Myanmar leader Aung San Suu Kyi on Tuesday defended her government's actions in Rakhine state, where about 700,000 Rohingya Muslims fled from a brutal counterinsurgency campaign to neighboring Bangladesh. She said terrorism, not social discrimination or inequality, triggered the crisis.

Suu Kyi made the comments in a lecture in Singapore in which she reviewed her two years in power.

"We who are living through the transition in Myanmar view it differently than those who observe it from the outside and who will remain untouched by its outcome," she said, in an apparent response to criticism of how her government has handled the plight of the Rohingya.

Critics accuse Myanmar's army of carrying out ethnic cleaning, or even genocide, against the Muslim minority. Myanmar's population is overwhelmingly Buddhist.

Suu Kyi's government says it carried out justifiable counterinsurgency operations in response to attacks by militants on security forces.

In a measure of the national sensitivity of the subject, Suu Kyi appeared not to refer to the Rohingya by name in her speech. The term is rejected by many Buddhists in Myanmar who do not consider the group a native minority and charge it entered illegally from Bangladesh, although many families have lived for generations in Myanmar. The Rohingya face both social and official discrimination, and are generally denied citizenship.

Suu Kyi, who holds the positions of state counsellor and foreign minister, said terrorism was the cause of the crisis in Rakhine and remains a threat.

"The danger of terrorist activities which was the initial cause of events leading to the humanitarian crisis in Rakhine remains real and present today," she said. "Unless this security challenge is addressed, the risk of intercommunal violence will remain. It is a threat that could have grave consequences, not just for Myanmar but also for other countries in our region and beyond."

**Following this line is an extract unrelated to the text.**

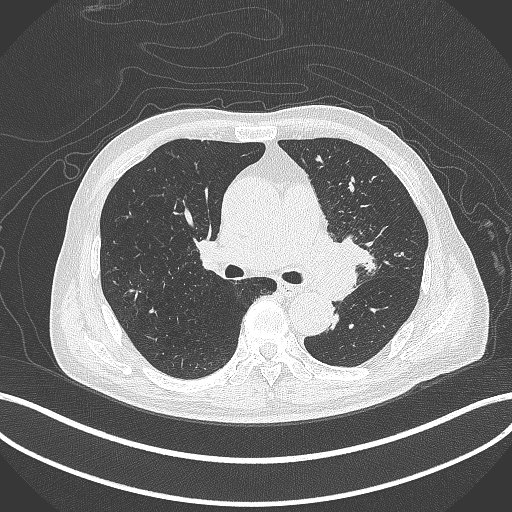
Chest CT, one axial slice. Slice 258 of 417 in the series (ordered by position). 120 kVp. Lung window (W 1500 / L -600 HU). 1 mm slice thickness. 512 × 512 image matrix, field of view 400 × 400 mm. Patient: male, 77 years. Case-level facts recorded for this patient, not image findings: clinical TNM (as recorded): T3 N1 M0.
Outlined on this slice (rectangle marked by the reading radiologist):
- lung tumour (recorded histology: adenocarcinoma): bounding box [x1, y1, x2, y2] px = [309, 228, 374, 304]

The army's crackdown followed attacks last August on security outposts by the secretive Arakan Rohingya Salvation Army, which said it was acting on behalf of oppressed Rohingya.

Suu Kyi said it was difficult to say when the Rohingya who fled will be able to return to Rakhine state because her nation needs the cooperation of Bangladesh.

She said Myanmar has mapped out general sites for the resettlement of returning Rohingya, but the timing of the repatriation also depends on Bangladesh.

Myanmar's government has signed several agreements on preparing for the return of the Rohingya, but U.N. agencies have accused it of dragging its feet, and human rights groups are concerned that the safety of returning Rohingya cannot be assured.

In its counterinsurgency campaign, the army beat and killed civilians, and organized rapes and the burning of thousands of homes belonging to Rohingya, according to evidence and survivor and witness accounts compiled by human rights organizations.

Suu Kyi's speech was part of a series of annual lectures by global leaders organized by the Institute of Southeast Asia Studies.